The system I propose to tackle SDOH once exposed through workplace wellness programming is a “Wellness-Legal Partnership” or “WLP.” These partnerships would be modeled after “Medical-Legal Partnerships (MLPs), which started in Boston in 1993 to allow doctors to utilize legal resources in health care settings to ensure vulnerable patients’ legal needs are identified and met. See Anne M. Ryan, et al., Pilot Study of Impact of Medical-Legal Partnership Services on Patients’ Perceived Stress and Wellbeing, J. of Health Care for the Poor and Underserved, 23 (2012): 1536-1546. MLPs have three core components:

1) direct legal services for patients who are referred to lawyers;

2) transformation of health and legal institutions to address legal needs early; and

3) policy change to remove legal barriers to health.

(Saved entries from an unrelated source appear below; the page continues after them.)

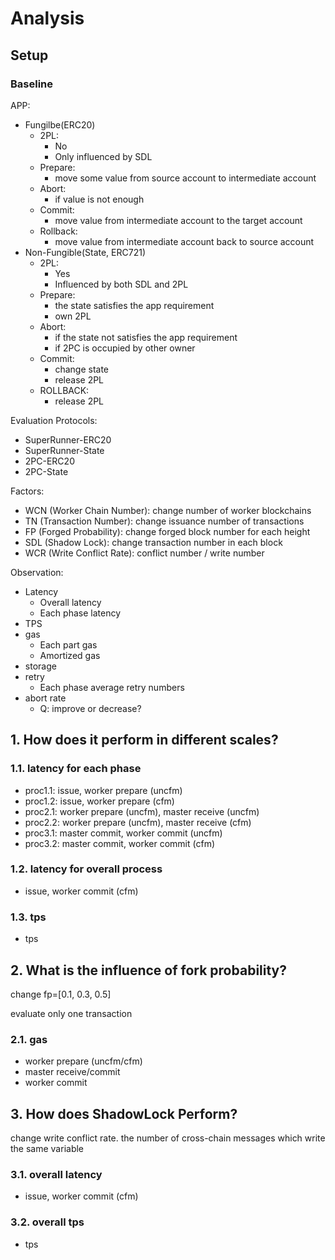 # Analysis

## Setup

### Baseline

APP:

- Fungilbe(ERC20)
  - 2PL:
    - No
    - Only influenced by SDL
  - Prepare:
    - move some value from source account to intermediate account
  - Abort:
    - if value is not enough
  - Commit:
    - move value from intermediate account to the target account
  - Rollback:
    - move value from intermediate account back to source account
- Non-Fungible(State, ERC721)
  - 2PL:
    - Yes
    - Influenced by both SDL and 2PL
  - Prepare:
    - the state satisfies the app requirement
    - own 2PL
  - Abort:
    - if the state not satisfies the app requirement
    - if 2PC is occupied by other owner
  - Commit:
    - change state
    - release 2PL
  - ROLLBACK:
    - release 2PL

Evaluation Protocols:

- SuperRunner-ERC20
- SuperRunner-State
- 2PC-ERC20
- 2PC-State

Factors:

- WCN (Worker Chain Number): change number of worker blockchains
- TN (Transaction Number): change issuance number of transactions
- FP (Forged Probability): change forged block number for each height
- SDL (Shadow Lock): change transaction number in each block
- WCR (Write Conflict Rate): conflict number / write number

Observation:

- Latency
  - Overall latency
  - Each phase latency
- TPS
- gas
  - Each part gas
  - Amortized gas
- storage
- retry
  - Each phase average retry numbers
- abort rate
  - Q: improve or decrease?

## 1. How does it perform in different scales?

### 1.1. latency for each phase

- proc1.1: issue, worker prepare (uncfm)
- proc1.2: issue, worker prepare (cfm)
- proc2.1: worker prepare (uncfm), master receive (uncfm)
- proc2.2: worker prepare (uncfm), master receive (cfm)
- proc3.1: master commit, worker commit (uncfm)
- proc3.2: master commit, worker commit (cfm)

### 1.2. latency for overall process

- issue, worker commit (cfm)

### 1.3. tps

- tps

## 2. What is the influence of fork probability?

change fp=[0.1, 0.3, 0.5]

evaluate only one transaction

### 2.1. gas

- worker prepare (uncfm/cfm)
- master receive/commit
- worker commit

## 3. How does ShadowLock Perform?

change write conflict rate. the number of cross-chain messages which write the same variable

### 3.1. overall latency

- issue, worker commit (cfm)

### 3.2. overall tps

- tps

Research on MLPs demonstrates that including attorneys on health care teams increases access to resources for patients, improves awareness by the health care organization and society at large of public health issues and social services, and reduces stress for the provider, the patient and the patient’s family. See Dana Weintraub, et al., Pilot Study of Medical-Legal Partnership to Address Social and Legal Needs of Patients, J. of Health Care for the Poor and Underserved, 21 (2010) 157-168 (noting that a study of 20 cancer patients who had received legal assistance through an MLP showed positive results, such as 75% of patients said legal assistance reduced stress, 50% reported receipt of legal assistance had a positive effect on their family or loved ones, 45% said legal assistance positively affected their financial situation, and 30% reported that legal assistance helped them maintain their treatment regimen).

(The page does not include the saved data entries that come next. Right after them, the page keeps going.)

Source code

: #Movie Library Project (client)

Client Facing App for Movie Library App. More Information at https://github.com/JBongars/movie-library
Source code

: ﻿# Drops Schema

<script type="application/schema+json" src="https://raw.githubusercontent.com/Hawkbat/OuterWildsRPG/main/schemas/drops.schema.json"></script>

Reducing stress in the workplace is a goal mentioned frequently by workplace wellness professionals and aligns with the Surgeon General’s Five Essentials for Workplace Mental Health and Well-Being. If MLPs are known to reduce stress in health care system patients, then WLPs can similarly reduce stress for employees in the workplace.

How would WLPs Work?

WLPs could work as part of an Employee Assistance Program (EAP) or a separate partnership agreement between the employer and legal resource. ERISA already contemplates “prepaid legal services” as part of an employee welfare benefit plan offering. 29 CFR § 2510.3-1. Thus far, few employers incorporate legal services into their welfare benefit plan offerings. But, if evidence shows on the health industry side of things that legal services can address SDOH and reduce stress, then more employers may be willing to include legal services as part of their workplace wellness program offerings.

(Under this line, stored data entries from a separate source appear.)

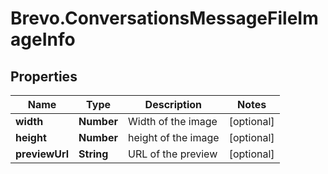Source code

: # Brevo.ConversationsMessageFileImageInfo

## Properties
Name | Type | Description | Notes
------------ | ------------- | ------------- | -------------
**width** | **Number** | Width of the image | [optional] 
**height** | **Number** | height of the image | [optional] 
**previewUrl** | **String** | URL of the preview | [optional]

The legal resource of an WLP may be a wellness law firm, a wellness law clinic through a law school, or wellness association with legal resources. For an example of a legal benefit sponsored by an employee association, see As wellness professionals identify SDOH through corporate wellness assessments, the wellness professional could refer the wellness program participant to wellness law specialists. These wellness law specialists would make connections with other legal specialists in housing law, immigration law, family law, and criminal law. The legal specialists would assist the wellness program participant with the more “upstream” drivers of health and wellbeing, clearing the way for the participant to more fully engage in wellness activities that promote healthier behaviors. WLPs could also work alongside wellness professionals in creating effective assessments and evaluating the work environment to remove barriers to achieving wellness.

There is much potential in WLPs, and I intend to write much more about it in the coming months and years. But it is time for wellness to start looking beyond individual behaviors and lifestyle choices and toward helping dismantle the injustices that perpetuate wellness inequity.